New Podcast Episode, Parenting with the End in Mind: Raising Children of Character with Chris Cleveland

In this episode of What Great Teachers Know That All Parents Can Use, Peyten Williams sits down with Chris Cleveland, President of Wesleyan School in Atlanta, to talk about what he has learned from more than three decades of working with students, parents, and families.

Chris offers honest, practical wisdom for parents who want to raise children of character without falling into the trap of over-control, anxiety, or constant rescue. He reminds us that parenting is hard, children are resilient, and our job is not to manufacture perfect outcomes—but to guide, shepherd, and prepare our children to make wise decisions.

Together, Peyten and Chris explore the difference between raising rule-followers and raising good decision-makers, why mistakes are valuable opportunities for growth, and how parents can shift from a “microscope” view of daily struggles to a “telescope” view of long-term character formation.

This conversation is full of encouragement for parents who want to play the long game: investing deeply in who their children are becoming, not just what they are accomplishing.


In This Episode

Peyten and Chris discuss:

  • Why parenting is one of the hardest things we will ever do
  • The myth that parents have total control over how their children turn out
  • Why children need opportunities to make decisions and experience consequences
  • How to move from rule-based parenting to decision-making parenting
  • Why parents should “never waste a mistake”
  • The difference between being disappointed in a decision and disappointed in a child
  • How to use the “microscope vs. telescope” lens in parenting
  • Why parents often unintentionally communicate that achievement matters more than character
  • The “Graduation Game” and how it can help parents clarify their long-term vision
  • Why raising a great human being matters more than building a great résumé

Guest Bio

Chris Cleveland has served as Wesleyan School’s head of school since 2014. He originally came to Wesleyan in 2002 to serve as middle school principal, became principal of the high school in 2004, and assumed the role of assistant headmaster for advancement in 2010. Originally from Atlanta, Georgia, he earned a bachelor’s degree in history from Auburn University and a master’s in administration and supervision from the University of Tennessee-Chattanooga. A member of the Rotary Club of Atlanta, Chris serves on the boards of the Georgia Community Foundation, the Georgia GOAL Scholarship Program, the Cleveland Group, and the Executive Committee of the Council on Educational Standards and Accountability (CESA). Chris and Julie have been married since 1991, and they are proud parents of Kyle and Sam.


Key Takeaways

1. Parenting is hard—and that does not mean you are doing it wrong.

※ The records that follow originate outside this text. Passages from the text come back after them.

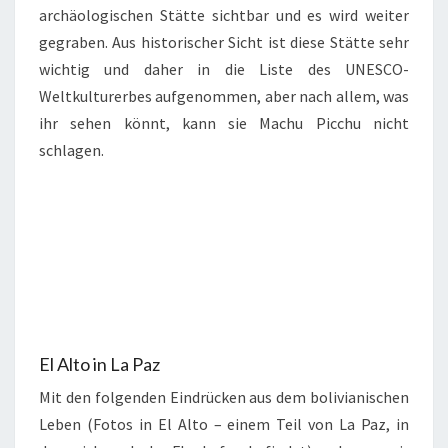
archäologischen Stätte sichtbar und es wird weiter
gegraben. Aus historischer Sicht ist diese Stätte sehr
wichtig und daher in die Liste des UNESCO-
Weltkulturerbes aufgenommen, aber nach allem, was
ihr sehen könnt, kann sie Machu Picchu nicht
schlagen.
El Alto in La Paz
Mit den folgenden Eindrücken aus dem bolivianischen
Leben (Fotos in El Alto – einem Teil von La Paz, in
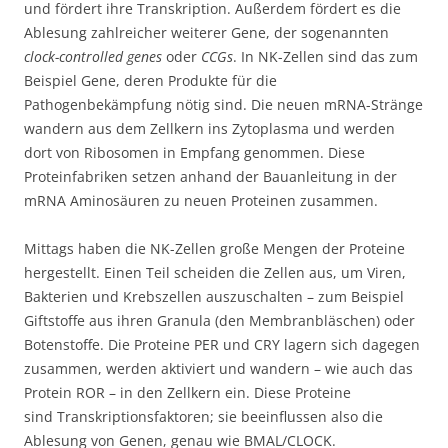
und fördert ihre Transkription. Außerdem fördert es die
Ablesung zahlreicher weiterer Gene, der sogenannten
clock-controlled genes
oder
CCGs
. In NK-Zellen sind das zum
Beispiel Gene, deren Produkte für die
Pathogenbekämpfung nötig sind. Die neuen mRNA-Stränge
wandern aus dem Zellkern ins Zytoplasma und werden
dort von Ribosomen in Empfang genommen. Diese
Proteinfabriken setzen anhand der Bauanleitung in der
mRNA Aminosäuren zu neuen Proteinen zusammen.
Mittags haben die NK-Zellen große Mengen der Proteine
hergestellt. Einen Teil scheiden die Zellen aus, um Viren,
Bakterien und Krebszellen auszuschalten – zum Beispiel
Giftstoffe aus ihren Granula (den Membranbläschen) oder
Botenstoffe. Die Proteine PER und CRY lagern sich dagegen
zusammen, werden aktiviert und wandern – wie auch das
Protein ROR – in den Zellkern ein. Diese Proteine
sind Transkriptionsfaktoren; sie beeinflussen also die
Ablesung von Genen, genau wie BMAL/CLOCK.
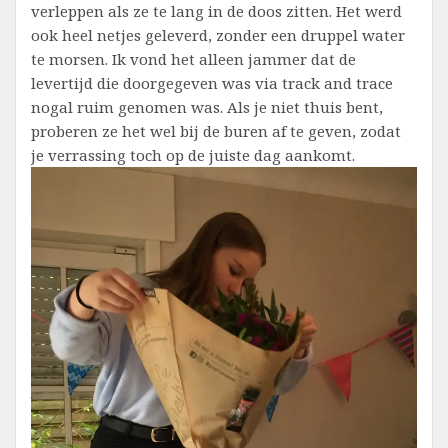
verleppen als ze te lang in de doos zitten. Het werd
ook heel netjes geleverd, zonder een druppel water
te morsen. Ik vond het alleen jammer dat de
levertijd die doorgegeven was via track and trace
nogal ruim genomen was. Als je niet thuis bent,
proberen ze het wel bij de buren af te geven, zodat
je verrassing toch op de juiste dag aankomt.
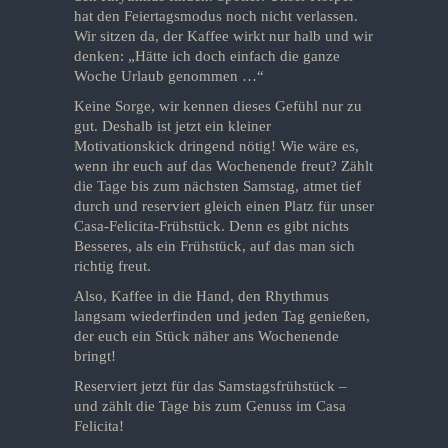
hat den Feiertagsmodus noch nicht verlassen.
Wir sitzen da, der Kaffee wirkt nur halb und wir
denken: „Hätte ich doch einfach die ganze
Woche Urlaub genommen …“
Keine Sorge, wir kennen dieses Gefühl nur zu
gut. Deshalb ist jetzt ein kleiner
Motivationskick dringend nötig! Wie wäre es,
wenn ihr euch auf das Wochenende freut? Zählt
die Tage bis zum nächsten Samstag, atmet tief
durch und reserviert gleich einen Platz für unser
Casa-Felicita-Frühstück. Denn es gibt nichts
Besseres, als ein Frühstück, auf das man sich
richtig freut.
Also, Kaffee in die Hand, den Rhythmus
langsam wiederfinden und jeden Tag genießen,
der euch ein Stück näher ans Wochenende
bringt!
Reserviert jetzt für das Samstagsfrühstück –
und zählt die Tage bis zum Genuss im Casa
Felicita!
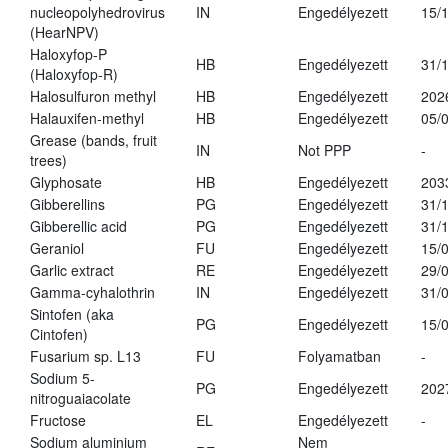
nucleopolyhedrovirus
IN
Engedélyezett
15/
(HearNPV)
Haloxyfop-P
HB
Engedélyezett
31/
(Haloxyfop-R)
Halosulfuron methyl
HB
Engedélyezett
202
Halauxifen-methyl
HB
Engedélyezett
05/
Grease (bands, fruit
IN
Not PPP
-
trees)
Glyphosate
HB
Engedélyezett
203
Gibberellins
PG
Engedélyezett
31/
Gibberellic acid
PG
Engedélyezett
31/
Geraniol
FU
Engedélyezett
15/
Garlic extract
RE
Engedélyezett
29/
Gamma-cyhalothrin
IN
Engedélyezett
31/
Sintofen (aka
PG
Engedélyezett
15/
Cintofen)
Fusarium sp. L13
FU
Folyamatban
-
Sodium 5-
PG
Engedélyezett
202
nitroguaiacolate
Fructose
EL
Engedélyezett
-
Sodium aluminium
Nem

Chris begins by naming what every parent knows but often needs permission to say: parenting is hard. Children do not come with instruction manuals, no two children are exactly alike, and what works for one child may not work for another.

Parents can play an important role in setting boundaries, teaching values, and offering guidance, but they cannot fully control the outcome. That truth can feel scary, but it can also be freeing.

2. Parents are guides, not outcome-creators.

One of the central themes of the conversation is that parents are called to guide and shepherd their children, not control every decision or guarantee every result. As children grow, especially into the middle and high school years, parents need to shift from simply enforcing rules to helping children become wise decision-makers.

3. Children need practice making decisions.

Chris encourages parents to start small. A spelling quiz, a homework assignment, or a minor responsibility can become a safe opportunity for a child to make a decision, experience the result, and reflect on what they might do differently next time.

The goal is not to let kids fail and leave them there. The goal is to let them learn, repair, and grow.

4. Never waste a mistake.

Mistakes are some of the most powerful teaching moments in a child’s life. Parents can allow children to feel the weight of a poor decision while still communicating love, belief, and support.

A child needs to know:
“I love you completely, and I am disappointed in that decision.”

Those two truths can exist together.

5. Use the telescope more than the microscope.

Chris shares a powerful metaphor for parenting: the microscope and the telescope.

When parents look through the microscope, they magnify one moment—a bad grade, a poor choice, a disappointing performance—until it feels much larger than it really is.

When parents look through the telescope, they see the bigger picture. They remember the child’s whole life, development, relationships, character, and future.

Parents need both lenses, but many of us default too quickly to the microscope.

6. Character matters more than the résumé.

One of the most powerful parts of the episode is Chris’s “Graduation Game.” He invites parents to imagine their child’s high school graduation day and ask:

What five words would I want to use to describe my child?

Most parents do not choose words like “high GPA,” “varsity athlete,” or “AP scholar.” They choose words like resilient, kind, independent, faithful, responsible, loyal, honest, or prepared.

The follow-up question is the one that matters most:

What am I doing today to help my child become that kind of person?